Lola lui décocha un sourire complice.
– Ce qui les perdra, c’est leur souci du détail. Pour faire porter le chapeau à Montaubert, ils ont essayé de se mettre dans sa peau. Amateur de fleurs, il se donnerait la peine d’en offrir ainsi que du champagne, des petits gâteaux délicats, un bain moussant de luxe. C’était idiot. Montaubert vivait en spartiate, il rêvait de retrouver la froideur de la grande demeure familiale, le vent, la pluie, le cri des mouettes, la vue sur la lande, la vue sur le large.
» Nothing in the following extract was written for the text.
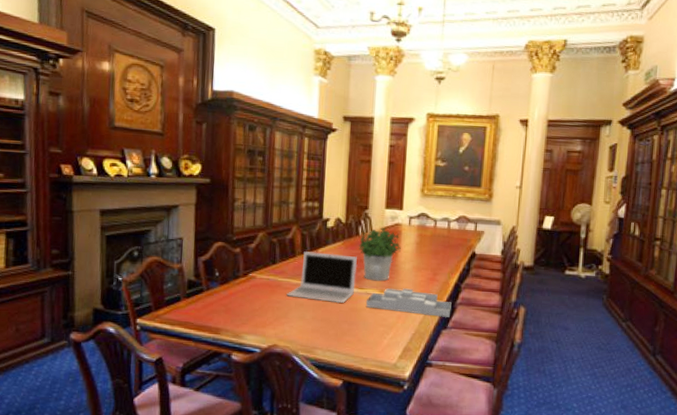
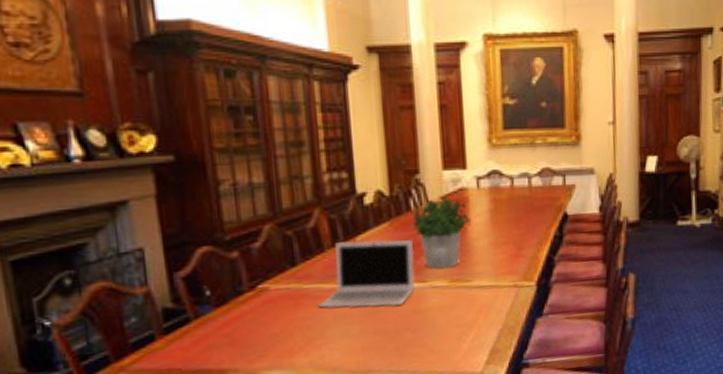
desk organizer: present [366,288,452,318] -> none [433,272,545,307]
Mireille Coste a confondu ses propres rêves avec ceux d’un moine zen. Le standing de ses clients lui est monté à la tête.
– Et puis elle a voulu mélanger le vrai et le faux, répliqua Ingrid. Une technique délicate. L’histoire du P-DG allemand et du junkie était authentique, mais il n’y avait que Mireille dans le coup.
– Elle a même pris soin de noter le numéro de Diego dans le carnet de Montaubert. Histoire de suggérer qu’il avait téléphoné au domicile de l’infirmier depuis l’hôtel. Quel chichi !
– À bien y réfléchir, je me demande si je ne préfère pas les bains d’algues aux bains de luxe. C’est plus simple et plus sain.
– Comment peux-tu le savoir puisque tu n’as jamais essayé ?
– Justement. Et si on retournait barouder sur la côte d’Émeraude ?
– J’ai d’autres projets pour nous, après notre détour par le bureau du commissaire Clémenti, ma fille. Et sache-le, pour une fois, tu ne vois ni assez large ni assez loin.